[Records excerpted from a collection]
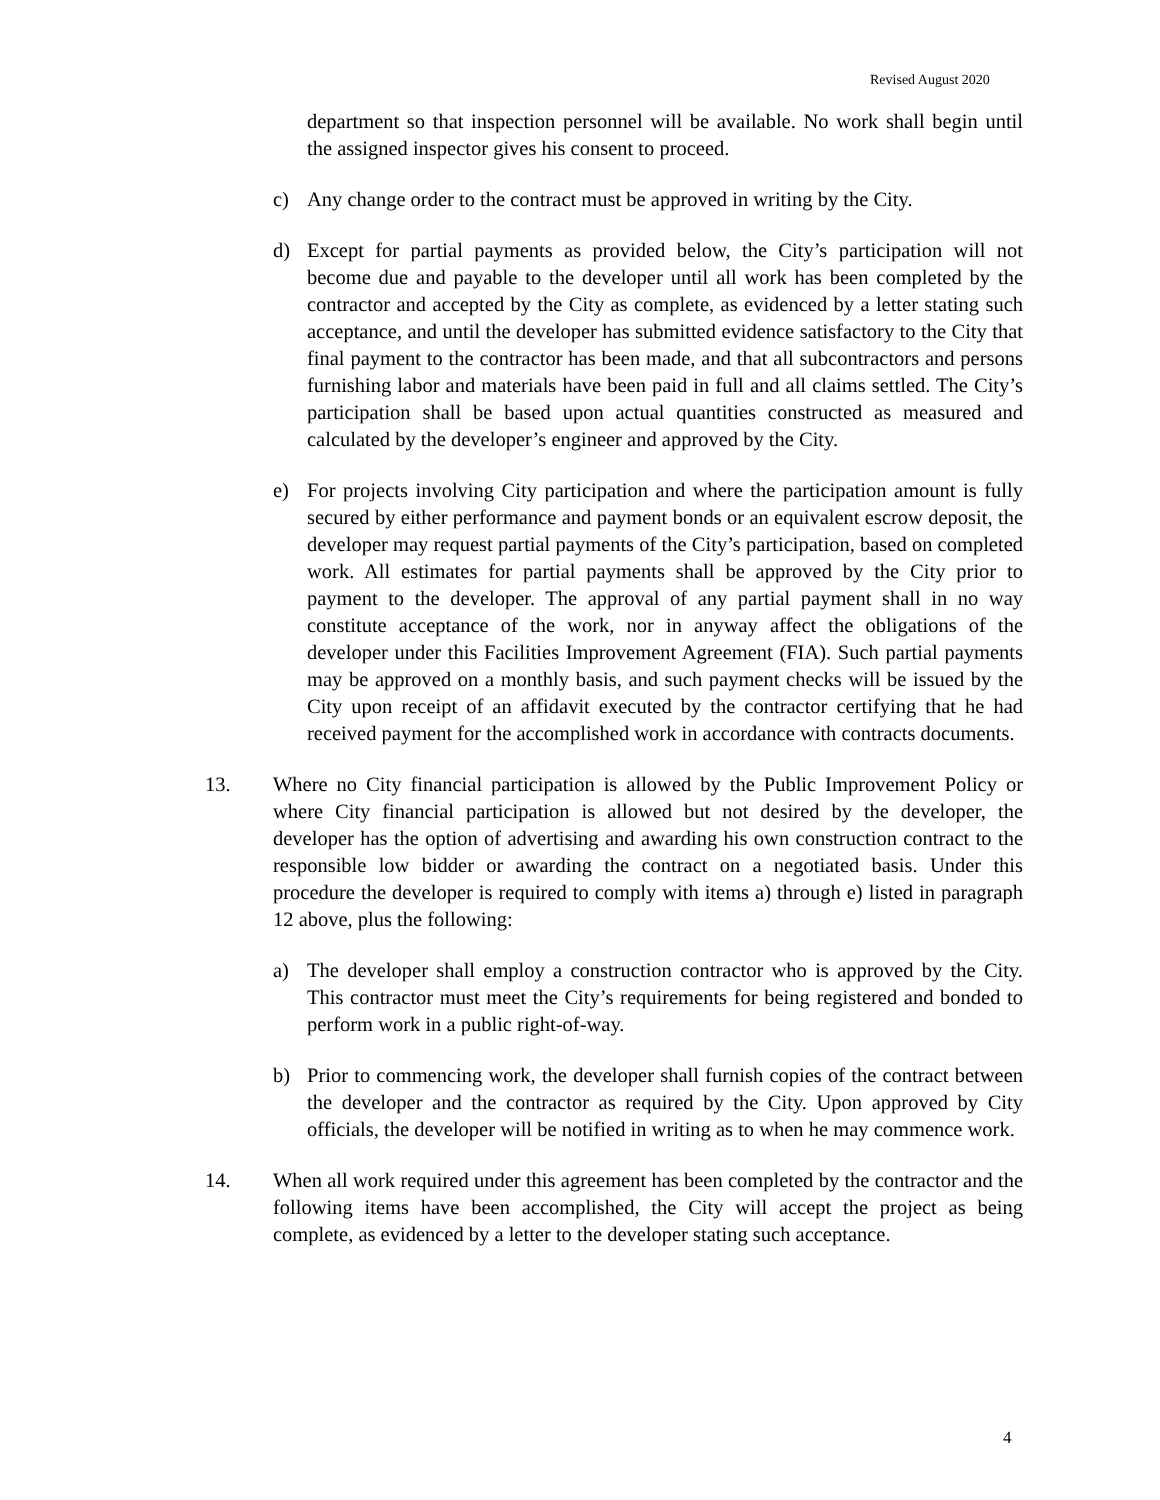Revised August 2020
department so that inspection personnel will be available. No work shall begin until the assigned inspector gives his consent to proceed.
c) Any change order to the contract must be approved in writing by the City.
d) Except for partial payments as provided below, the City’s participation will not become due and payable to the developer until all work has been completed by the contractor and accepted by the City as complete, as evidenced by a letter stating such acceptance, and until the developer has submitted evidence satisfactory to the City that final payment to the contractor has been made, and that all subcontractors and persons furnishing labor and materials have been paid in full and all claims settled. The City’s participation shall be based upon actual quantities constructed as measured and calculated by the developer’s engineer and approved by the City.
e) For projects involving City participation and where the participation amount is fully secured by either performance and payment bonds or an equivalent escrow deposit, the developer may request partial payments of the City’s participation, based on completed work. All estimates for partial payments shall be approved by the City prior to payment to the developer. The approval of any partial payment shall in no way constitute acceptance of the work, nor in anyway affect the obligations of the developer under this Facilities Improvement Agreement (FIA). Such partial payments may be approved on a monthly basis, and such payment checks will be issued by the City upon receipt of an affidavit executed by the contractor certifying that he had received payment for the accomplished work in accordance with contracts documents.
13. Where no City financial participation is allowed by the Public Improvement Policy or where City financial participation is allowed but not desired by the developer, the developer has the option of advertising and awarding his own construction contract to the responsible low bidder or awarding the contract on a negotiated basis. Under this procedure the developer is required to comply with items a) through e) listed in paragraph 12 above, plus the following:
a) The developer shall employ a construction contractor who is approved by the City. This contractor must meet the City’s requirements for being registered and bonded to perform work in a public right-of-way.
b) Prior to commencing work, the developer shall furnish copies of the contract between the developer and the contractor as required by the City. Upon approved by City officials, the developer will be notified in writing as to when he may commence work.
14. When all work required under this agreement has been completed by the contractor and the following items have been accomplished, the City will accept the project as being complete, as evidenced by a letter to the developer stating such acceptance.
4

What you are asked to do: Reproduce exactly the entries above, limited to the lines from the one with "department so that" through the one with "e) For projects", both included.

Solution for this exercise:
department so that inspection personnel will be available. No work shall begin until the assigned inspector gives his consent to proceed.
c) Any change order to the contract must be approved in writing by the City.
d) Except for partial payments as provided below, the City’s participation will not become due and payable to the developer until all work has been completed by the contractor and accepted by the City as complete, as evidenced by a letter stating such acceptance, and until the developer has submitted evidence satisfactory to the City that final payment to the contractor has been made, and that all subcontractors and persons furnishing labor and materials have been paid in full and all claims settled. The City’s participation shall be based upon actual quantities constructed as measured and calculated by the developer’s engineer and approved by the City.
e) For projects involving City participation and where the participation amount is fully secured by either performance and payment bonds or an equivalent escrow deposit, the developer may request partial payments of the City’s participation, based on completed work. All estimates for partial payments shall be approved by the City prior to payment to the developer. The approval of any partial payment shall in no way constitute acceptance of the work, nor in anyway affect the obligations of the developer under this Facilities Improvement Agreement (FIA). Such partial payments may be approved on a monthly basis, and such payment checks will be issued by the City upon receipt of an affidavit executed by the contractor certifying that he had received payment for the accomplished work in accordance with contracts documents.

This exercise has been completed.